## Trecho apresentado
Uma arqueologia da convergência tecnológica que resulta nas tecnologias contemporâneas de rede
…………………….“Por ser múltipla, a verdade não é dupla; e, como em vossa política
…………………….ampliastes os direitos e os benefícios, estabelecestes nas artes uma
…………………….comunhão maior e mais abundante;
…………………….Burgueses, vós — rei, legislador ou negociante — instituístes
…………………….coleções, museus, galerias. Algumas daquelas que há dezesseis anos
…………………….só estavam abertas para os monopolizadores, alargaram suas portas
…………………….para a multidão.”
…………………………………………..(Charles Baudelaire, ‘Salão de 1846’)
Em “Da convivência à convergência das mídias”, texto que introduz “Culturas e Artes do Pós-humano”, Lucia Santaella recupera a idéia — defendida desde “Arte e Cultura: equívocos do elitismo” (1982) e “Convergência: poesia concreta e tropicalismo” (1986) — de que é impossível separar “as culturas eruditas, populares e massivas, pois os processos de caldeamento e mesclagem por que elas passavam pareciam evidentes”, apesar de toda essa mistura não colocar em crise a dominância da cultura de massas no século XX”. Certamente, a Revolução Industrial, em que a burguesia torna-se a principal classe social no que toca à produção, e especialmente ao consumo de cultura, é um momento importante desse processo. (p. 12)
Após a Revolução Industrial, a cidade torna-se o espaço em que a cultura mais fervilha, e na cidade não é mais possível impedir a convivência entre o erudito e o popular, de que o artista francês Toulouse-Lautrec é um bom melhor exemplo. Toulouse-Lautrec é uma referência importante tanto para a história das artes plásticas quanto para a história do design. Por esse motivo, talvez ele possa ser entendido como o primeiro dos artistas visuais. O termo “artes visuais” é criado, durante o modernismo, justamente para defender a não separação entre as belas artes, então restritas a pintura, escultura e arquitetura, e práticas consideradas utilitárias, como o design.

## Exercícios propostos
(1) Devolva a parte do texto sobre a convergência das mídias que começa em "Após a Revolução" e termina em "como o design.".
(2) De acordo com o texto sobre a convergência das mídias, em que período foi criado o termo "artes visuais"?
(3) Continue o texto sobre a convergência das mídias a partir da última frase apresentada.

## Itens extraídos

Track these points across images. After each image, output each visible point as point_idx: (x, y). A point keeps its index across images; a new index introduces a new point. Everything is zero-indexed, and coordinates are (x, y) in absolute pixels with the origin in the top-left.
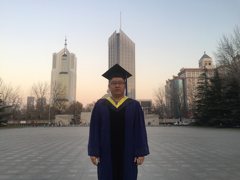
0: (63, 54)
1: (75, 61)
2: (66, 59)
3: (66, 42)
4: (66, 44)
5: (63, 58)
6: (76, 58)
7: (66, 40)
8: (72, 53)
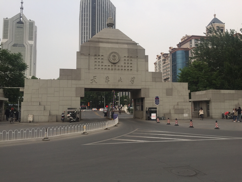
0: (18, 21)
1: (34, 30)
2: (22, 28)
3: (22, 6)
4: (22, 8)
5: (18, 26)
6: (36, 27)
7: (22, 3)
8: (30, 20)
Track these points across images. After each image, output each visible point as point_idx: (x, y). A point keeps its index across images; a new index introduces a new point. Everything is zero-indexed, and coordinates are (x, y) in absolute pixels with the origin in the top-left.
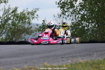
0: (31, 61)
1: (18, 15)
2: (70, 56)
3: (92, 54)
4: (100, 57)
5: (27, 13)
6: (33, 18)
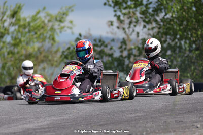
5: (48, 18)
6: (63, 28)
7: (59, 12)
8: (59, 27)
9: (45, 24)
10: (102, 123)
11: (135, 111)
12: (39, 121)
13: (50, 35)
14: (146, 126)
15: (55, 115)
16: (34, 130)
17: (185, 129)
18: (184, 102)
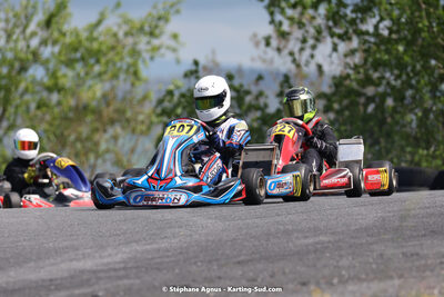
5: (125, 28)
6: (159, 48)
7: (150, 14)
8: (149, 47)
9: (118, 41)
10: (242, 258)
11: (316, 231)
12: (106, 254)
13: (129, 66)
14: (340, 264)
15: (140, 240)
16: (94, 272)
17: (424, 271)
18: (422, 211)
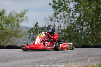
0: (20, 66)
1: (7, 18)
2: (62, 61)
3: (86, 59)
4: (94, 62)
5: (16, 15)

## Respostas por tarefa
(1)
Após a Revolução Industrial, a cidade torna-se o espaço em que a cultura mais fervilha, e na cidade não é mais possível impedir a convivência entre o erudito e o popular, de que o artista francês Toulouse-Lautrec é um bom melhor exemplo. Toulouse-Lautrec é uma referência importante tanto para a história das artes plásticas quanto para a história do design. Por esse motivo, talvez ele possa ser entendido como o primeiro dos artistas visuais. O termo “artes visuais” é criado, durante o modernismo, justamente para defender a não separação entre as belas artes, então restritas a pintura, escultura e arquitetura, e práticas consideradas utilitárias, como o design.

(2) Durante o modernismo.

(3)
Nesse contexto, cabe lembrar, por exemplo, que o romance, principal forma culta do século XIX, está intimamente ligado ao jornalismo, como nos casos das publicações de Balzac e Machado de Assis em folhetins; ou pela proximidade de Edgar Allan Poe da narrativa policial. Ambas as formas estão inscritas num contexto de difusão da informação, conforme explicado por Walter Benjamin em “O narrador. Considerações sobre a obra de Nikolay Leskov”. A famosa polêmica baudelaireana em torno dos Salões de 1845 e 1846 — que, de certa forma, antecipa a postura de Benjamin contra a discussão do estatuto da fotografia como arte ou objeto descartável, e em favor do entedimento do que quer e pode a linguagem fotográfica— sintetiza a progressiva e gradual queda da fronteira entre erudito e popular, conforme a Revolução Industrial completa seu ciclo, e as cidades tornam-se o centro da relações culturais, políticas, sociais e econômicas.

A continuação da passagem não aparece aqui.